BEGIN AT CHRIST'S CIRCLE
BEGIN AT CHRIST’S CIRCLE
The first circle which should engage a saint now is the circle of Christ’s own. “To love one another as I have loved you”; that is my true and really only circle. I may have tangents striking off from that circle, but the moment I have another circle it is not Christ’s. “Ye are my friends, if ye do whatsoever I command you” (John 15: 14). The friend of Christ can have no other circle but His. As an evangelist I necessarily form a tangent to this circle, but my simple purpose is to lead souls into this circle. The circle is the [p. 165] Fort; I, as an evangelist, go on a foraging expedition to acquire material for the Fort; the Fort is my circle.
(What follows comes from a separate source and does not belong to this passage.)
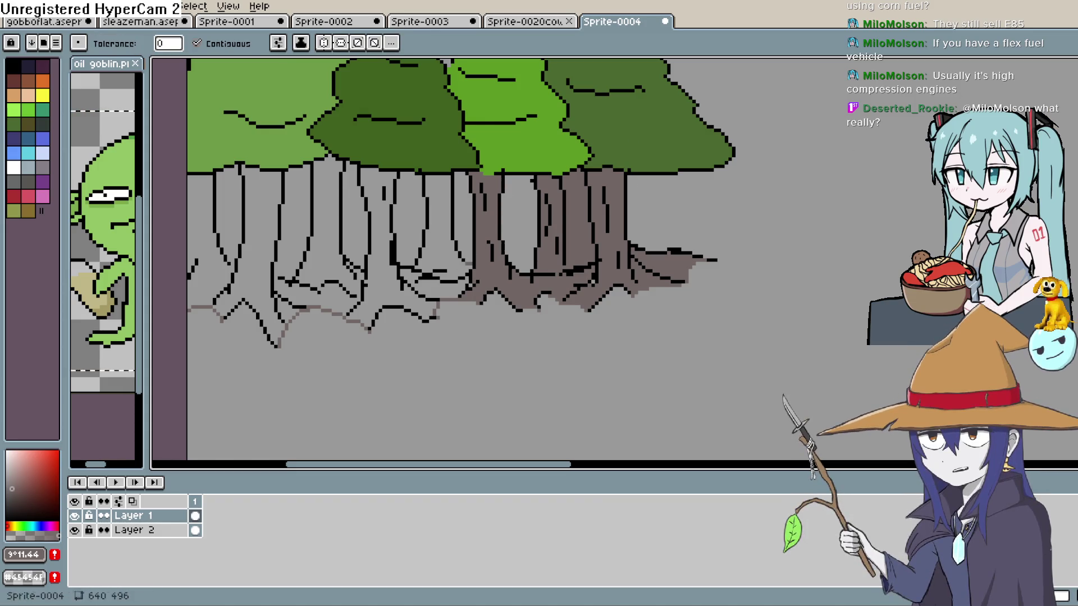
left_click(443, 224)
left_click(429, 283)
left_click(373, 244)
I emerge from it; I return to it; I seek the lost; I pity the suffering; I heal the wounded and care for the sick; but it is all evangelical, not ecclesiastical. The evangelist is not true to his calling if he does not work with reference to the circle — the Fort from which he is an agent. I believe ———— and others might go to ———— as real missionaries from the Fort, but then their hearts and hands would be devoted to the saints or to the search for them in the first instance — not that they would refuse relief to any sufferer, but their mission would be marked and characteristic of their being Christ’s friends. I fear beginning at a human circle. People imagine they can step from it to Christ’s circle — a feat which is never accomplished. You can pass from the highest circle to the lowest, but it is impossible in any moral or natural action to ascend from the lowest to the highest. The highest is the one nearest to the source of action, and the lowest is the farthest from it. Hence the philanthropist who begins at the human circle, never reaches the circle of Christ; he is not really a friend of Christ, while the true friend of Christ will by tangents reach out to the lost and suffering around, but always bearing the distinct mark of being Christ’s friend.
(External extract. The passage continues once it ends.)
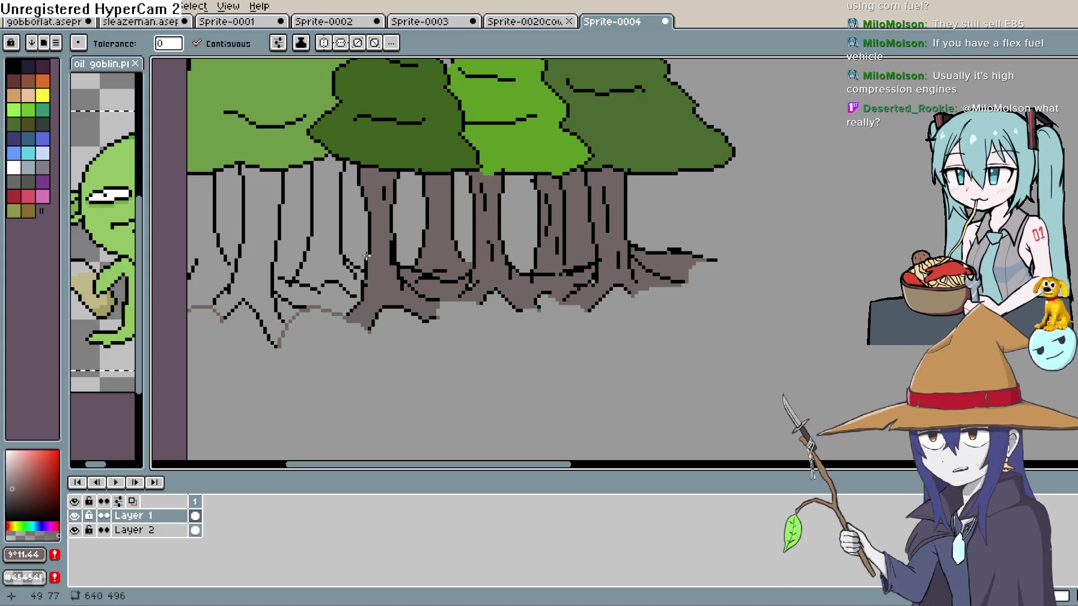
Step: Bucket-fill the left-hand trunk sections and the area left of the first trunk with brown
left_click_drag(365, 257, 488, 214)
I see in scripture when there was a famine it was determined to send help to the saints. “Do good unto all men, especially unto them who are of the household of faith” (Galatians 6: 10). Begin at Christ’s circle, and extend from thence as much as you can. A mere philanthropist was never a “friend” of Christ. “Be not called of men a benefactor”. Exploit is not faith, though faith performs great exploits.